START Task inputs
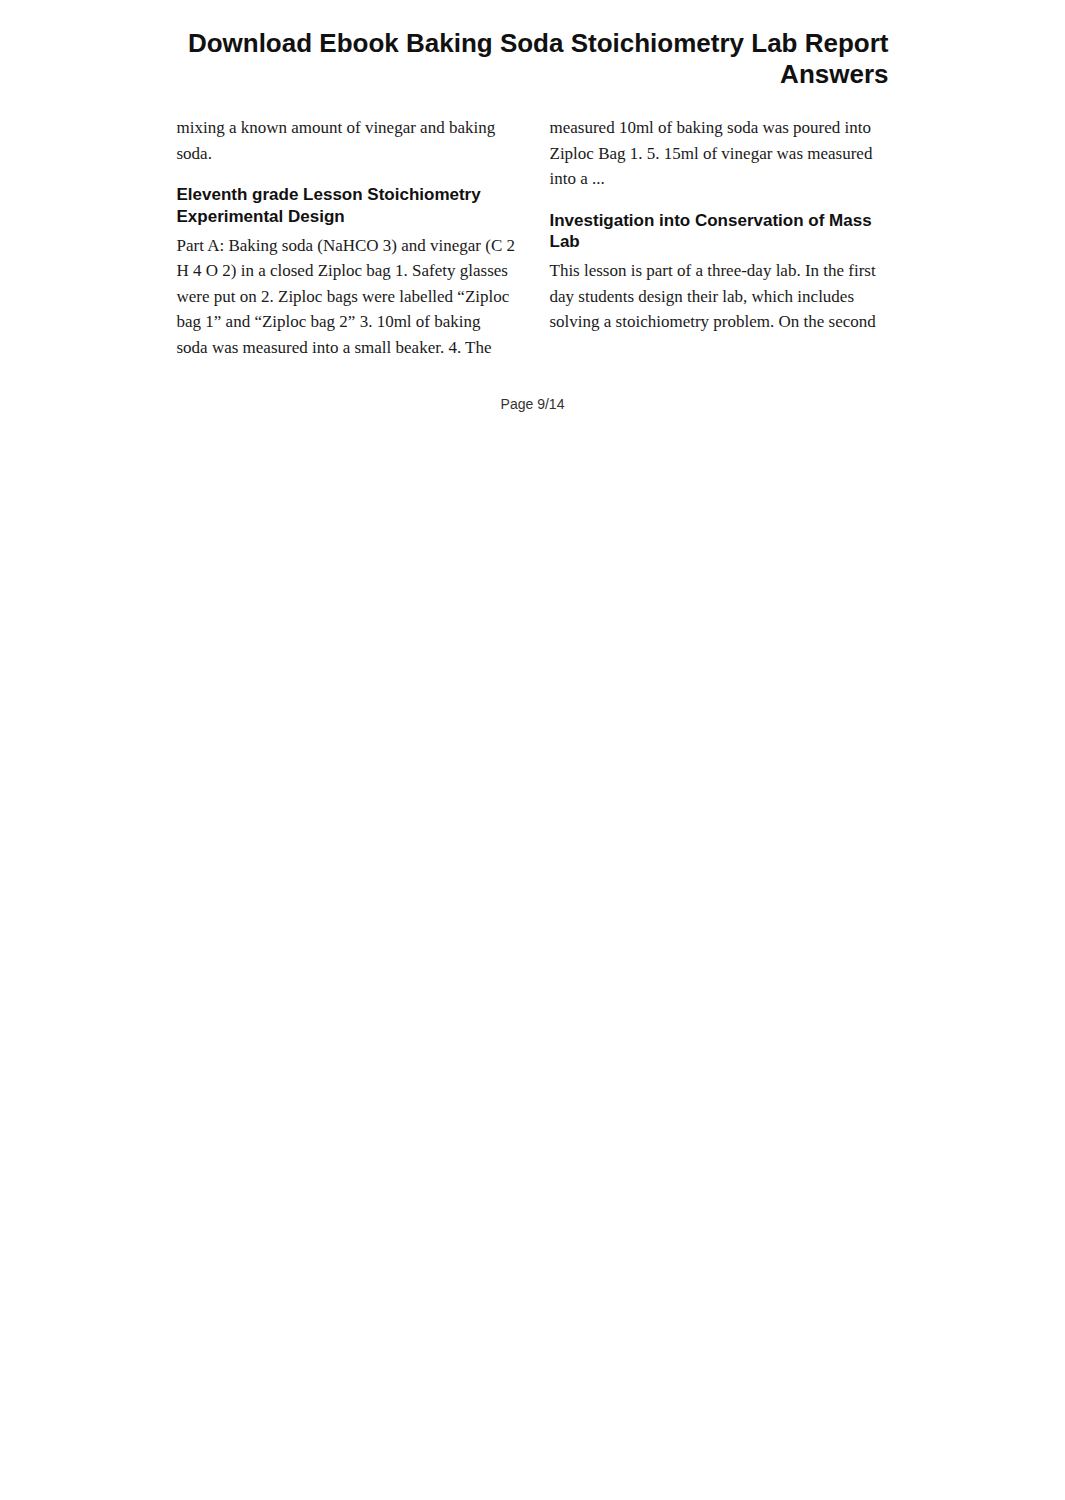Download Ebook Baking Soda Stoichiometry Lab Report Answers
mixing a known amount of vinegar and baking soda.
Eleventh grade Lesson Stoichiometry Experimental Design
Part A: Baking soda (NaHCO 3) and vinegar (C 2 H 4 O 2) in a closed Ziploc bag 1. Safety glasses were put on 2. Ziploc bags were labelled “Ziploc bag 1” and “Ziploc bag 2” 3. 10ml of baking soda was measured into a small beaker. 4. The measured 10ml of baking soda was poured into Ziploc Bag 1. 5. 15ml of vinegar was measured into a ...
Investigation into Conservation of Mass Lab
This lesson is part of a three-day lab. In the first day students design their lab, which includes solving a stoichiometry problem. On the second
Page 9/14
END Task inputs
START Task inputs
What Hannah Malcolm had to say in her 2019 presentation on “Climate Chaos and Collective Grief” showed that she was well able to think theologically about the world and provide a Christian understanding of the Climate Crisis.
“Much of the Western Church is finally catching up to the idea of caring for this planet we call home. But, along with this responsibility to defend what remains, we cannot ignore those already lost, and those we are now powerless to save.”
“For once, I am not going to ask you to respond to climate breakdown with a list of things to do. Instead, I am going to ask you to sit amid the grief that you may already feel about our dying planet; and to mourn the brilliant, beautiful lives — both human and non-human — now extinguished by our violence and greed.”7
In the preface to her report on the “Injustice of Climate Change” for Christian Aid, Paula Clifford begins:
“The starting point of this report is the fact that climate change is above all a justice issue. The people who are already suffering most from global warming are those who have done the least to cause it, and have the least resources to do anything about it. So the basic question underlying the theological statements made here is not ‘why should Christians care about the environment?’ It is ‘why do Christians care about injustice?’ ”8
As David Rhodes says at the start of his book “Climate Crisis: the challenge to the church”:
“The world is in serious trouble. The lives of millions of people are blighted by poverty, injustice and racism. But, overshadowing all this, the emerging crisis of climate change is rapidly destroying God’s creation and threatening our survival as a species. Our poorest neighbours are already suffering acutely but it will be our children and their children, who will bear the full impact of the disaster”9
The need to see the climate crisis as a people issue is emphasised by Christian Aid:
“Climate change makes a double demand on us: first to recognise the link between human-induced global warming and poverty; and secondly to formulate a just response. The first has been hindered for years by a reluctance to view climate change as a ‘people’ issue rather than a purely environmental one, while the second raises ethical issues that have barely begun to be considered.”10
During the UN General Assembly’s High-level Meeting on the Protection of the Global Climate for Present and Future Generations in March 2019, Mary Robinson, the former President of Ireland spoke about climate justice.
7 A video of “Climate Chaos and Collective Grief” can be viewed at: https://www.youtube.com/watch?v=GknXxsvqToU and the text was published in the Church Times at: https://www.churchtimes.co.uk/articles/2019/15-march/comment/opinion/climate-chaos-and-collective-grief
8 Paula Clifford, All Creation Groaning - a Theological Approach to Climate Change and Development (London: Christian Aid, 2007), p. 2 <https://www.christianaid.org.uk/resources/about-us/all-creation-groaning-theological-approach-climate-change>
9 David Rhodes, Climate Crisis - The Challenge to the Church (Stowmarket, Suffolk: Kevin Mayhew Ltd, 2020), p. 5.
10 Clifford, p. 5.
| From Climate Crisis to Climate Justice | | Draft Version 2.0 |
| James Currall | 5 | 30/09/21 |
END Task inputs
Exercise prompt ::
Both the line containing "Download Ebook Baking" and the line containing "Investigation into Conservation of Mass Lab" above belong in the output, as do the lines between them. Print them exactly, without pictures.

Completed exercise ::
Download Ebook Baking Soda Stoichiometry Lab Report Answers
mixing a known amount of vinegar and baking soda.
Eleventh grade Lesson Stoichiometry Experimental Design
Part A: Baking soda (NaHCO 3) and vinegar (C 2 H 4 O 2) in a closed Ziploc bag 1. Safety glasses were put on 2. Ziploc bags were labelled “Ziploc bag 1” and “Ziploc bag 2” 3. 10ml of baking soda was measured into a small beaker. 4. The measured 10ml of baking soda was poured into Ziploc Bag 1. 5. 15ml of vinegar was measured into a ...
Investigation into Conservation of Mass Lab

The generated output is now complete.